**The task:** Transcribe only part of the material below: the lines from the one containing "o Utilize outreach" through the one containing "of crowded shelters.", inclusive, exactly as written.

### Input for this task ###

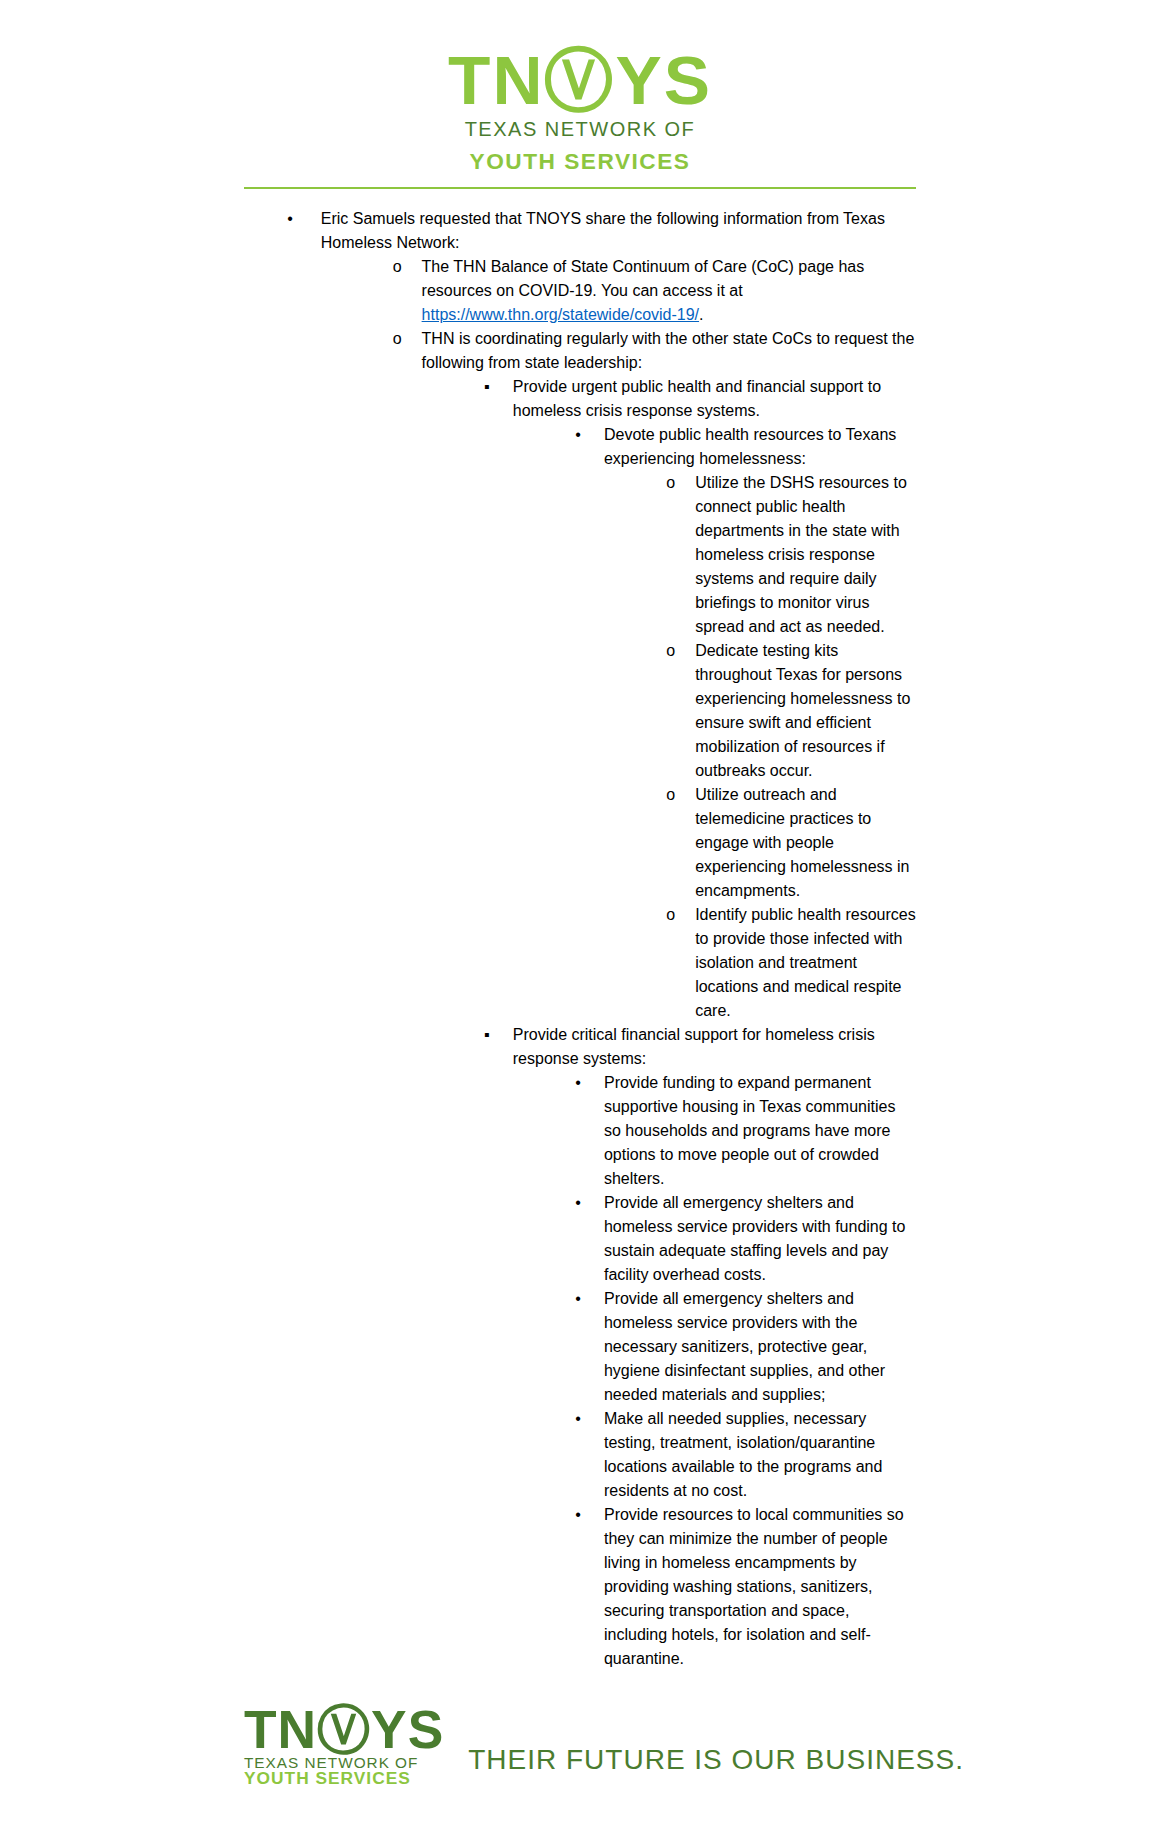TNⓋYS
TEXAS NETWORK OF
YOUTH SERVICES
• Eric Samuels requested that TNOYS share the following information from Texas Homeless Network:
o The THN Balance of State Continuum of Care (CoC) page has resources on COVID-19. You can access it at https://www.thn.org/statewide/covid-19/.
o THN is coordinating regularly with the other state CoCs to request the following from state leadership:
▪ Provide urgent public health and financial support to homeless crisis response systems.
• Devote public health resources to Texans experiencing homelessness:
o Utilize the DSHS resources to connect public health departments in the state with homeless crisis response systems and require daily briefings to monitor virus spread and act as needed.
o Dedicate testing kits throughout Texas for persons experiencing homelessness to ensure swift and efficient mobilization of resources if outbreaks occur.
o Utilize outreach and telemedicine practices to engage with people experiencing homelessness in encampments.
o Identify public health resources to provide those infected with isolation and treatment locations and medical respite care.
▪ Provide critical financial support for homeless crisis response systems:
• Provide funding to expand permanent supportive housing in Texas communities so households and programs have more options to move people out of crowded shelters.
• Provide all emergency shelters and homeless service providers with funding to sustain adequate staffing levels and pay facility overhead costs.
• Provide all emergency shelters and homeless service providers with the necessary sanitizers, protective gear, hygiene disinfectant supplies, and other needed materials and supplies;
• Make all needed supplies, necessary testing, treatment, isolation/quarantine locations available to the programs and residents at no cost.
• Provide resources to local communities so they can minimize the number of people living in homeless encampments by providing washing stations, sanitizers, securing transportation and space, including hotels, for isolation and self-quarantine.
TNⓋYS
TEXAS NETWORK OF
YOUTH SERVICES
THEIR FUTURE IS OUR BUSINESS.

###

**Answer:**
o Utilize outreach and telemedicine practices to engage with people experiencing homelessness in encampments.
o Identify public health resources to provide those infected with isolation and treatment locations and medical respite care.
▪ Provide critical financial support for homeless crisis response systems:
• Provide funding to expand permanent supportive housing in Texas communities so households and programs have more options to move people out of crowded shelters.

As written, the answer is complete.